- BRIEF: Using the data below, repeat all of it precisely.

- MATERIAL PROVIDED:
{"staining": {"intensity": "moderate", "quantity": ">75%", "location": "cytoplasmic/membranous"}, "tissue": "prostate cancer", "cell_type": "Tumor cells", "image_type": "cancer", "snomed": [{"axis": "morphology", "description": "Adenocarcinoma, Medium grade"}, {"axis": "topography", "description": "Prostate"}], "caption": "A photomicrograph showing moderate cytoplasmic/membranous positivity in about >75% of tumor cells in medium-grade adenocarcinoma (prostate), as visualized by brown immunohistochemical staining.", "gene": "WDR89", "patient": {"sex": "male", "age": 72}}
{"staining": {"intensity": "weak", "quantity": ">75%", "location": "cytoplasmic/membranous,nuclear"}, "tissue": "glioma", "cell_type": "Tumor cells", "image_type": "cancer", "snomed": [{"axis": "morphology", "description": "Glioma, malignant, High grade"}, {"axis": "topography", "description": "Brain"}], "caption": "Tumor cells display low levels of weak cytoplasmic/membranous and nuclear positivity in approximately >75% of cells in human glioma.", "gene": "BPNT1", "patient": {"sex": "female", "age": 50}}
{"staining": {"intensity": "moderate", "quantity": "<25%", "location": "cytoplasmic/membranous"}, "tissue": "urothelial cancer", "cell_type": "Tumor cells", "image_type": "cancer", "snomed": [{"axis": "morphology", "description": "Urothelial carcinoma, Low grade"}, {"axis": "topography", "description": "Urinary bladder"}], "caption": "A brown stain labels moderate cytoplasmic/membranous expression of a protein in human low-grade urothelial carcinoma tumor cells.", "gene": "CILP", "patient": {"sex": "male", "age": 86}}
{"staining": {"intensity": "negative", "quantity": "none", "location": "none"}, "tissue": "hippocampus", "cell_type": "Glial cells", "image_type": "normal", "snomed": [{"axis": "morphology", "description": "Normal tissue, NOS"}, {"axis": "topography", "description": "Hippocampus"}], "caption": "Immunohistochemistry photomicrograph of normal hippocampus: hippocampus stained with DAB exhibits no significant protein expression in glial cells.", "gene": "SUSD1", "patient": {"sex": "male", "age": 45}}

- ANSWER TO THIS TASK:
{"staining": {"intensity": "moderate", "quantity": ">75%", "location": "cytoplasmic/membranous"}, "tissue": "prostate cancer", "cell_type": "Tumor cells", "image_type": "cancer", "snomed": [{"axis": "morphology", "description": "Adenocarcinoma, Medium grade"}, {"axis": "topography", "description": "Prostate"}], "caption": "A photomicrograph showing moderate cytoplasmic/membranous positivity in about >75% of tumor cells in medium-grade adenocarcinoma (prostate), as visualized by brown immunohistochemical staining.", "gene": "WDR89", "patient": {"sex": "male", "age": 72}}
{"staining": {"intensity": "weak", "quantity": ">75%", "location": "cytoplasmic/membranous,nuclear"}, "tissue": "glioma", "cell_type": "Tumor cells", "image_type": "cancer", "snomed": [{"axis": "morphology", "description": "Glioma, malignant, High grade"}, {"axis": "topography", "description": "Brain"}], "caption": "Tumor cells display low levels of weak cytoplasmic/membranous and nuclear positivity in approximately >75% of cells in human glioma.", "gene": "BPNT1", "patient": {"sex": "female", "age": 50}}
{"staining": {"intensity": "moderate", "quantity": "<25%", "location": "cytoplasmic/membranous"}, "tissue": "urothelial cancer", "cell_type": "Tumor cells", "image_type": "cancer", "snomed": [{"axis": "morphology", "description": "Urothelial carcinoma, Low grade"}, {"axis": "topography", "description": "Urinary bladder"}], "caption": "A brown stain labels moderate cytoplasmic/membranous expression of a protein in human low-grade urothelial carcinoma tumor cells.", "gene": "CILP", "patient": {"sex": "male", "age": 86}}
{"staining": {"intensity": "negative", "quantity": "none", "location": "none"}, "tissue": "hippocampus", "cell_type": "Glial cells", "image_type": "normal", "snomed": [{"axis": "morphology", "description": "Normal tissue, NOS"}, {"axis": "topography", "description": "Hippocampus"}], "caption": "Immunohistochemistry photomicrograph of normal hippocampus: hippocampus stained with DAB exhibits no significant protein expression in glial cells.", "gene": "SUSD1", "patient": {"sex": "male", "age": 45}}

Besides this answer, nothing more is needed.